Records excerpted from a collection
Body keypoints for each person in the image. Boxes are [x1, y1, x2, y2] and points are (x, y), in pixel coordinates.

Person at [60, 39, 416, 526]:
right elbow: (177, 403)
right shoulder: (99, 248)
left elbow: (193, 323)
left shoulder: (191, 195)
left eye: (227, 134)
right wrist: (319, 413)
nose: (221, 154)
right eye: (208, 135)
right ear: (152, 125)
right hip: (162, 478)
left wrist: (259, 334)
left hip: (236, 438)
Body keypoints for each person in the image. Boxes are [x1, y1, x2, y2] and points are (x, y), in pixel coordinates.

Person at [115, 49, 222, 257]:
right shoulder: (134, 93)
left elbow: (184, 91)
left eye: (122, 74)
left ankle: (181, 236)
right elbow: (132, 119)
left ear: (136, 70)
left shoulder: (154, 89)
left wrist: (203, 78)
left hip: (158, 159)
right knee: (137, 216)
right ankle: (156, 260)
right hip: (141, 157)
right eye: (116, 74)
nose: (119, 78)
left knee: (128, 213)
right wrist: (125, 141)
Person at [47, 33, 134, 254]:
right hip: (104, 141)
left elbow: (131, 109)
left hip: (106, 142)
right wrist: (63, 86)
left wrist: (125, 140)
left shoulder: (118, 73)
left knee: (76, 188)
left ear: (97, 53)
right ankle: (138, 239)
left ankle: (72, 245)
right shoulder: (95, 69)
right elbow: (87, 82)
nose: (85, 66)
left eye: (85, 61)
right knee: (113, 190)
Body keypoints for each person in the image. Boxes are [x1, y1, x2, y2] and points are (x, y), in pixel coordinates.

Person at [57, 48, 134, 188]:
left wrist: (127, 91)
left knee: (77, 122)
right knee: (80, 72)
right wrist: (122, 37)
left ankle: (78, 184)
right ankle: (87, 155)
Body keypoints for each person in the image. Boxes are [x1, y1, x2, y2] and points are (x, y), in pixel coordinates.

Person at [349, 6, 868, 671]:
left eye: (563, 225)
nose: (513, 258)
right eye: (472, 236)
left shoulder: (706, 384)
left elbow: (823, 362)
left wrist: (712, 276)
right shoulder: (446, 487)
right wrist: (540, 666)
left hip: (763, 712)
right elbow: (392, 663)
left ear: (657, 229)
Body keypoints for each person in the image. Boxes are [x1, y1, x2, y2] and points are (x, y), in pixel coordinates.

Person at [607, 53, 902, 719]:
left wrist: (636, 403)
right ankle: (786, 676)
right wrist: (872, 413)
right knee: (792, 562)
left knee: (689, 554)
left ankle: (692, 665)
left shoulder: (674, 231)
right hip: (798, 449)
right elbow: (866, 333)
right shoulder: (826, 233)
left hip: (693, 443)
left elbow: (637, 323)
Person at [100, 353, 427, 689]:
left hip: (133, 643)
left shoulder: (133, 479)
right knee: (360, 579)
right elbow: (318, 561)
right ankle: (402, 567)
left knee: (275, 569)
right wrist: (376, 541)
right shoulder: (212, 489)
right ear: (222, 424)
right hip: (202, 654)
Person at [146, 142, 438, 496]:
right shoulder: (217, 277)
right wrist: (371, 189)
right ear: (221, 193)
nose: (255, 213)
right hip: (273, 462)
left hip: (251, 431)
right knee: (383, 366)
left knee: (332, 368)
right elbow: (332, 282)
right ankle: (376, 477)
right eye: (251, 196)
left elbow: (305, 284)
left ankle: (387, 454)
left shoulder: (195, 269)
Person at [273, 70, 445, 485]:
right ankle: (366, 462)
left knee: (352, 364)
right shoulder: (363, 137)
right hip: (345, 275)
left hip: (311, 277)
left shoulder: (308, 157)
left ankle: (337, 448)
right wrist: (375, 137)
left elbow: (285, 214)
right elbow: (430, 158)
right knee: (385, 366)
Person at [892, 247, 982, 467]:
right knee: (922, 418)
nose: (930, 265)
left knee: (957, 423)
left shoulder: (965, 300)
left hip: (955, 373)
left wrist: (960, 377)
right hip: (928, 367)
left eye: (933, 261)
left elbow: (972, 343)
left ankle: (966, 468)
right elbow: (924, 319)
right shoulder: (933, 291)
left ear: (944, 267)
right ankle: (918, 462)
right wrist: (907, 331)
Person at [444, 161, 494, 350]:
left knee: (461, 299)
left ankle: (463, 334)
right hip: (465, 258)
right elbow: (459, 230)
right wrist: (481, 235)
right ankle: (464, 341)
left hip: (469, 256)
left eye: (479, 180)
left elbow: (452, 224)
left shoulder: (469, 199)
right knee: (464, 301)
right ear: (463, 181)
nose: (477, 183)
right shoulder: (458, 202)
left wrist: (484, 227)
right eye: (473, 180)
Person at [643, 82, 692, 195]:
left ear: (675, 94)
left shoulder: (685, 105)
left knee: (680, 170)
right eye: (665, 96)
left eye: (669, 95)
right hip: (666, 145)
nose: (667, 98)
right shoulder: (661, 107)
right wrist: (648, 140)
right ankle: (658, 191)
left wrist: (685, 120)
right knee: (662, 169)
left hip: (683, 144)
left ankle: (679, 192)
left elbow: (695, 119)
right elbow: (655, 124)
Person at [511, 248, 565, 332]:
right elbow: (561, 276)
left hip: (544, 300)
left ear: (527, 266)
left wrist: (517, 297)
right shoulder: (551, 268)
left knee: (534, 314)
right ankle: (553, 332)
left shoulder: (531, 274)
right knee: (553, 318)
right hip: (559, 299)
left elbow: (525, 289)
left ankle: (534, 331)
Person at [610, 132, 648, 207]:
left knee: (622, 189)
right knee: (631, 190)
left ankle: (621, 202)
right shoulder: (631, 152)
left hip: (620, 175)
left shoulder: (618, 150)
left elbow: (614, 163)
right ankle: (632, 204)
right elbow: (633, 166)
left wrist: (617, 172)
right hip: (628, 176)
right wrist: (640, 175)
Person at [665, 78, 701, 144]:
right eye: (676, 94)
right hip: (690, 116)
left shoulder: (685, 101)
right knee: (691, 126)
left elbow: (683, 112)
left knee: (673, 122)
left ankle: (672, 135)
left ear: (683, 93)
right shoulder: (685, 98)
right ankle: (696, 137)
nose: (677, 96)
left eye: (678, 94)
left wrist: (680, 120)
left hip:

* **What the exercise asks**
Nothing in the records should be left out; write all of them out again exactly.

* **Task output**
Body keypoints for each person in the image. Boxes are [x1, y1, x2, y2] and points are (x, y), in pixel coordinates.

Person at [60, 39, 416, 526]:
right elbow: (177, 403)
right shoulder: (99, 248)
left elbow: (193, 323)
left shoulder: (191, 195)
left eye: (227, 134)
right wrist: (319, 413)
nose: (221, 154)
right eye: (208, 135)
right ear: (152, 125)
right hip: (162, 478)
left wrist: (259, 334)
left hip: (236, 438)
Body keypoints for each person in the image. Boxes are [x1, y1, x2, y2] and points are (x, y), in pixel coordinates.

Person at [115, 49, 222, 257]:
right shoulder: (134, 93)
left elbow: (184, 91)
left eye: (122, 74)
left ankle: (181, 236)
right elbow: (132, 119)
left ear: (136, 70)
left shoulder: (154, 89)
left wrist: (203, 78)
left hip: (158, 159)
right knee: (137, 216)
right ankle: (156, 260)
right hip: (141, 157)
right eye: (116, 74)
nose: (119, 78)
left knee: (128, 213)
right wrist: (125, 141)
Person at [47, 33, 134, 254]:
right hip: (104, 141)
left elbow: (131, 109)
left hip: (106, 142)
right wrist: (63, 86)
left wrist: (125, 140)
left shoulder: (118, 73)
left knee: (76, 188)
left ear: (97, 53)
right ankle: (138, 239)
left ankle: (72, 245)
right shoulder: (95, 69)
right elbow: (87, 82)
nose: (85, 66)
left eye: (85, 61)
right knee: (113, 190)
Body keypoints for each person in the image. Boxes are [x1, y1, x2, y2] and points are (x, y), in pixel coordinates.

Person at [57, 48, 134, 188]:
left wrist: (127, 91)
left knee: (77, 122)
right knee: (80, 72)
right wrist: (122, 37)
left ankle: (78, 184)
right ankle: (87, 155)
Body keypoints for each person in the image. Boxes are [x1, y1, x2, y2] and points are (x, y), in pixel coordinates.

Person at [349, 6, 868, 671]:
left eye: (563, 225)
nose: (513, 258)
right eye: (472, 236)
left shoulder: (706, 384)
left elbow: (823, 362)
left wrist: (712, 276)
right shoulder: (446, 487)
right wrist: (540, 666)
left hip: (763, 712)
right elbow: (392, 663)
left ear: (657, 229)
Body keypoints for each person in the image. Boxes are [x1, y1, x2, y2] and points are (x, y), in pixel coordinates.

Person at [607, 53, 902, 719]:
left wrist: (636, 403)
right ankle: (786, 676)
right wrist: (872, 413)
right knee: (792, 562)
left knee: (689, 554)
left ankle: (692, 665)
left shoulder: (674, 231)
right hip: (798, 449)
right elbow: (866, 333)
right shoulder: (826, 233)
left hip: (693, 443)
left elbow: (637, 323)
Person at [100, 353, 427, 689]:
left hip: (133, 643)
left shoulder: (133, 479)
right knee: (360, 579)
right elbow: (318, 561)
right ankle: (402, 567)
left knee: (275, 569)
right wrist: (376, 541)
right shoulder: (212, 489)
right ear: (222, 424)
right hip: (202, 654)
Person at [146, 142, 438, 496]:
right shoulder: (217, 277)
right wrist: (371, 189)
right ear: (221, 193)
nose: (255, 213)
right hip: (273, 462)
left hip: (251, 431)
right knee: (383, 366)
left knee: (332, 368)
right elbow: (332, 282)
right ankle: (376, 477)
right eye: (251, 196)
left elbow: (305, 284)
left ankle: (387, 454)
left shoulder: (195, 269)
Person at [273, 70, 445, 485]:
right ankle: (366, 462)
left knee: (352, 364)
right shoulder: (363, 137)
right hip: (345, 275)
left hip: (311, 277)
left shoulder: (308, 157)
left ankle: (337, 448)
right wrist: (375, 137)
left elbow: (285, 214)
right elbow: (430, 158)
right knee: (385, 366)
Person at [892, 247, 982, 467]:
right knee: (922, 418)
nose: (930, 265)
left knee: (957, 423)
left shoulder: (965, 300)
left hip: (955, 373)
left wrist: (960, 377)
right hip: (928, 367)
left eye: (933, 261)
left elbow: (972, 343)
left ankle: (966, 468)
right elbow: (924, 319)
right shoulder: (933, 291)
left ear: (944, 267)
right ankle: (918, 462)
right wrist: (907, 331)
Person at [444, 161, 494, 350]:
left knee: (461, 299)
left ankle: (463, 334)
right hip: (465, 258)
right elbow: (459, 230)
right wrist: (481, 235)
right ankle: (464, 341)
left hip: (469, 256)
left eye: (479, 180)
left elbow: (452, 224)
left shoulder: (469, 199)
right knee: (464, 301)
right ear: (463, 181)
nose: (477, 183)
right shoulder: (458, 202)
left wrist: (484, 227)
right eye: (473, 180)
Person at [643, 82, 692, 195]:
left ear: (675, 94)
left shoulder: (685, 105)
left knee: (680, 170)
right eye: (665, 96)
left eye: (669, 95)
right hip: (666, 145)
nose: (667, 98)
right shoulder: (661, 107)
right wrist: (648, 140)
right ankle: (658, 191)
left wrist: (685, 120)
right knee: (662, 169)
left hip: (683, 144)
left ankle: (679, 192)
left elbow: (695, 119)
right elbow: (655, 124)
Person at [511, 248, 565, 332]:
right elbow: (561, 276)
left hip: (544, 300)
left ear: (527, 266)
left wrist: (517, 297)
right shoulder: (551, 268)
left knee: (534, 314)
right ankle: (553, 332)
left shoulder: (531, 274)
right knee: (553, 318)
right hip: (559, 299)
left elbow: (525, 289)
left ankle: (534, 331)
Person at [610, 132, 648, 207]:
left knee: (622, 189)
right knee: (631, 190)
left ankle: (621, 202)
right shoulder: (631, 152)
left hip: (620, 175)
left shoulder: (618, 150)
left elbow: (614, 163)
right ankle: (632, 204)
right elbow: (633, 166)
left wrist: (617, 172)
right hip: (628, 176)
right wrist: (640, 175)
Person at [665, 78, 701, 144]:
right eye: (676, 94)
right hip: (690, 116)
left shoulder: (685, 101)
right knee: (691, 126)
left elbow: (683, 112)
left knee: (673, 122)
left ankle: (672, 135)
left ear: (683, 93)
right shoulder: (685, 98)
right ankle: (696, 137)
nose: (677, 96)
left eye: (678, 94)
left wrist: (680, 120)
left hip:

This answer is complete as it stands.